I found the whole experience incredibly rewarding; not only was I able to gain a different scientific perspective, I also had a break from PhD work which gave me time to think about concepts and ideas. I managed to meet some wonderful people that offered me their gracious hospitality and gained a few friends along the way. There was also the additional benefit of living 2 hours outside of New York City, which allowed me to visit one of the most interesting places in the world. While I was there I managed to see no less than 4 Broadway shows; I highly recommend ‘Jersey Boys’. Long Island is a beautiful place, and I will look on my time there with fond memories.

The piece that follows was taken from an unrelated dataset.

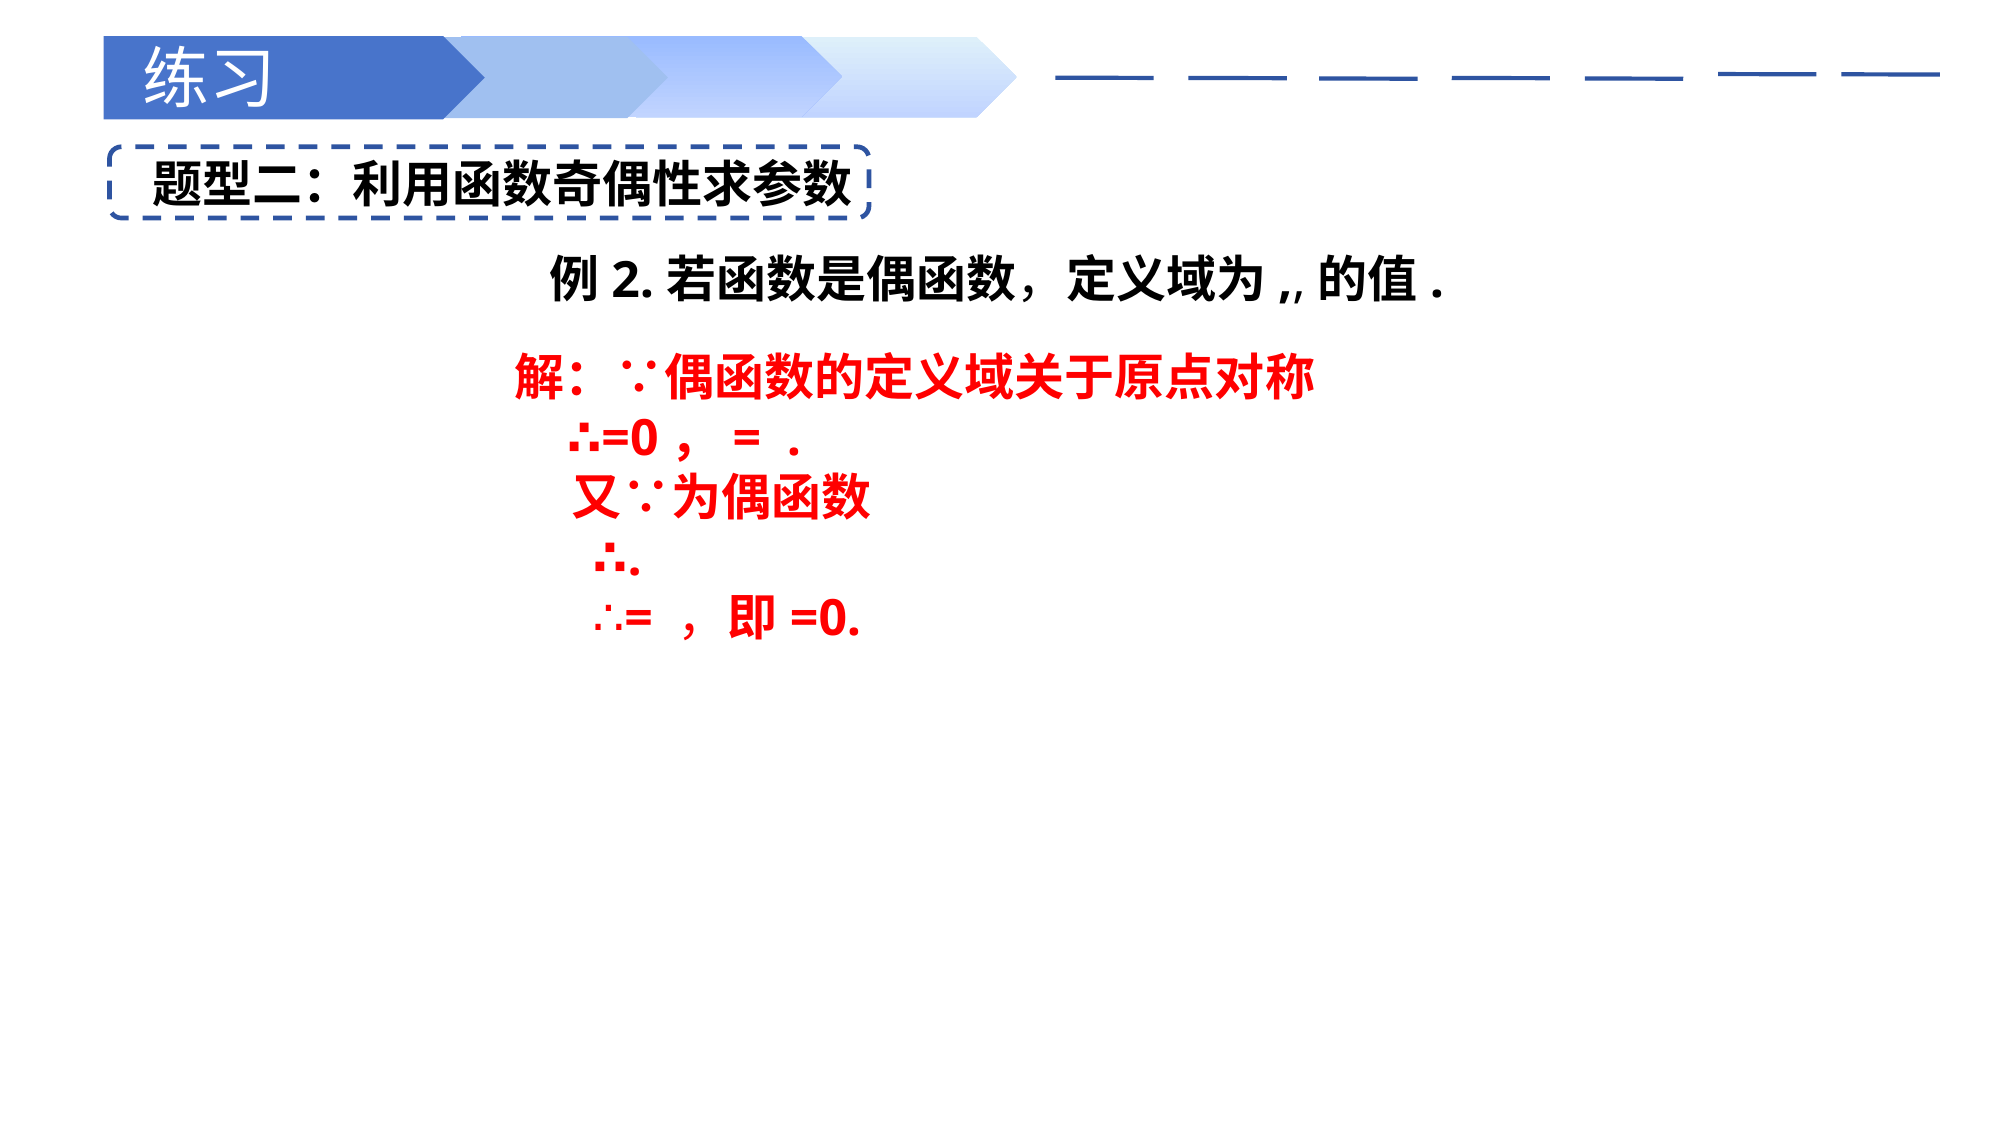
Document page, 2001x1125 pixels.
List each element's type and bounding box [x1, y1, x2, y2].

text_box [108, 144, 870, 222]
text_box [103, 27, 1941, 125]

To sign off, I will leave a message from Nick Friedenberg to other PhD students contemplating consultancy:
“In my experience, people in the industry and regulatory agencies are commonly saddled with problems just beyond the scope of their training. This is true for academics as well, and it is the sort of thing that keeps us interested in our work. However, outside of academia is a world of limitations that make learning new things much harder. The analytical skills you are learning, particularly when they combine mathematical techniques with a mastery of metaphor, prepare you to fill the role of collaborator with non-academic scientists and engineers. Pursuing such roles can be done as an academic, but do not overlook opportunities in the private sector. Here at Applied Biomathematics, we have seen some people come through like post-docs, returning to university positions after three years. Others have gone on to other consultancies or into agency work. And a select few stayed, kept up their academic network, published regularly, and returned to academics as full professors. In short, the private sector needs you, will make you feel valuable, can help you flourish as a scientist, and is not a black hole.”